Yankovic has rarely touched on politics in his almost forty years in the public spotlight. In 2016, though, he did a song -- "Bad Hombres, Nasty Women" -- that tackled the 2016 election in a very similar fashion.

You can see it below. Assuming you have the stomach for it.

Yankovic's last studio album, 2014's Mandatory Fun, may prove to be the final one of his career -- in part due to the rise of YouTube. The singer/songwriter, who made a name for himself as one of the greatest song parody artists in music history, has been open in the recent past about the fact that the time it takes to produce, complete, market, and release a fully-realized commercial album makes it difficult to do original parodies in the age of instantaneous entertainment.
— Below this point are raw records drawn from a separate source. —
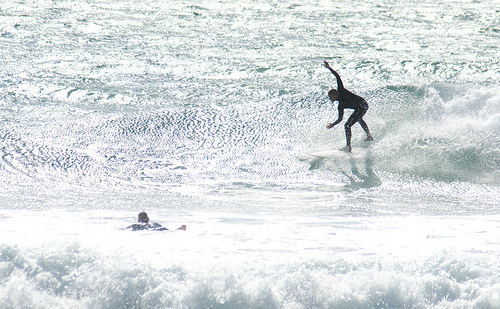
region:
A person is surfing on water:
[277, 35, 412, 166]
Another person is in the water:
[111, 195, 196, 255]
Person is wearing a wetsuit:
[295, 55, 400, 180]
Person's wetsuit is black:
[266, 52, 413, 174]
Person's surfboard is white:
[298, 135, 368, 172]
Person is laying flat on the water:
[108, 191, 220, 257]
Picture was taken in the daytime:
[5, 15, 495, 285]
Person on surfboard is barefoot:
[322, 125, 398, 167]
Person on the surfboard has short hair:
[317, 82, 343, 112]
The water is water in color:
[20, 221, 483, 304]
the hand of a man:
[319, 57, 333, 69]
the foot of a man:
[339, 141, 353, 154]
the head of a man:
[324, 85, 339, 105]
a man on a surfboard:
[319, 57, 382, 153]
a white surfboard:
[303, 146, 381, 162]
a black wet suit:
[329, 62, 382, 145]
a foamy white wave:
[0, 234, 499, 307]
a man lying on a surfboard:
[118, 210, 189, 235]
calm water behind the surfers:
[1, 0, 499, 62]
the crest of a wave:
[193, 73, 499, 100]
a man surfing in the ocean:
[277, 26, 431, 171]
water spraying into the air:
[398, 114, 444, 149]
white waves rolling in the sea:
[171, 269, 286, 303]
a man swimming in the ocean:
[126, 204, 176, 246]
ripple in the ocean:
[165, 100, 257, 136]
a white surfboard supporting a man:
[306, 150, 344, 162]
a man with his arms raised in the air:
[303, 56, 417, 161]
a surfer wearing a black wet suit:
[291, 51, 402, 174]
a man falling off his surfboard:
[306, 57, 373, 150]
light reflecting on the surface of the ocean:
[213, 234, 280, 274]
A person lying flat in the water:
[123, 205, 195, 245]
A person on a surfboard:
[308, 57, 375, 182]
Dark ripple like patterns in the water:
[1, 98, 294, 185]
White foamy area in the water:
[0, 245, 499, 307]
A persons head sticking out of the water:
[132, 208, 154, 224]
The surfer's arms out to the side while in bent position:
[311, 51, 346, 130]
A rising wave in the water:
[365, 68, 495, 194]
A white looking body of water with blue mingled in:
[0, 0, 499, 50]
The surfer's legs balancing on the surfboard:
[341, 107, 379, 159]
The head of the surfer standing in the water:
[326, 80, 343, 103]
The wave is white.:
[51, 240, 326, 297]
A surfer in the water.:
[125, 197, 202, 237]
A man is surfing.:
[289, 47, 397, 152]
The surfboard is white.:
[277, 130, 382, 165]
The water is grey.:
[98, 33, 267, 128]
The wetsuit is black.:
[340, 86, 361, 116]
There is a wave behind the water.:
[394, 81, 487, 178]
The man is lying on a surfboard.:
[118, 219, 187, 237]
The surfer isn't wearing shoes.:
[336, 132, 400, 152]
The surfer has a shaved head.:
[318, 74, 342, 109]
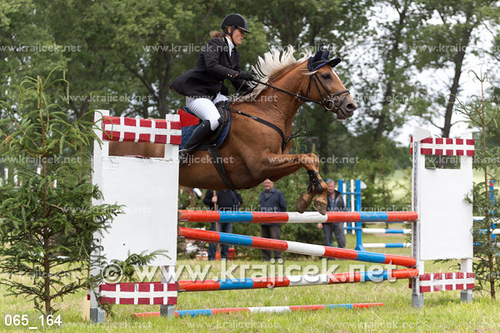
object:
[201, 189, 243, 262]
people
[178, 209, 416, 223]
bar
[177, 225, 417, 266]
bar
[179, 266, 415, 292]
bar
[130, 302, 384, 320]
bar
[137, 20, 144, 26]
leaves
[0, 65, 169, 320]
tree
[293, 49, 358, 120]
head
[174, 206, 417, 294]
obstacle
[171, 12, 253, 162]
jockey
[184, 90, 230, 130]
pants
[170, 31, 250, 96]
jacket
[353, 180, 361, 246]
post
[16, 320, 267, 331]
ground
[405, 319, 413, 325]
green grass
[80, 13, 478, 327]
hurdles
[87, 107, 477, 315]
barrier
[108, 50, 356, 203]
horse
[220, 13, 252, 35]
hat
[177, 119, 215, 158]
boots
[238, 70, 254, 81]
gloves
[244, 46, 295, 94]
mane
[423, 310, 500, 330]
ground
Mandatory Fun might have ended up with "Make It So," for instance -- a Star Trek: The Next Generation-themed parody of Frozen's "Let it Go" -- but before he even finished writing the song, Yankovic checked online and realized that somebody had already come up with the idea and released it online.

In the time since Mandatory Fun, Yankovic's releases have been box sets and live albums, with some new material showing up online. It's likely that, long-term, any future albums he releases will be compilations of his online releases, released to make his hardcore fans happy that they can get their hands on a copy.

Last night marked the first of four debates that will help shape the remaining weeks of the U.S. Presidential race. Three of the four will pit Trump against Biden, with the fourth being a vice presidential debate between Kamala Harris and Mike Pence. Last night's debate, in which both candidates insulted one another and President Trump was criticized for arguing and talking over his opponent and the moderator, has been covered as one of the worst, most disorganized debates in modern U.S. history. With a little luck, Yankovic will find it in his heart to make the next few a little more bearable, too.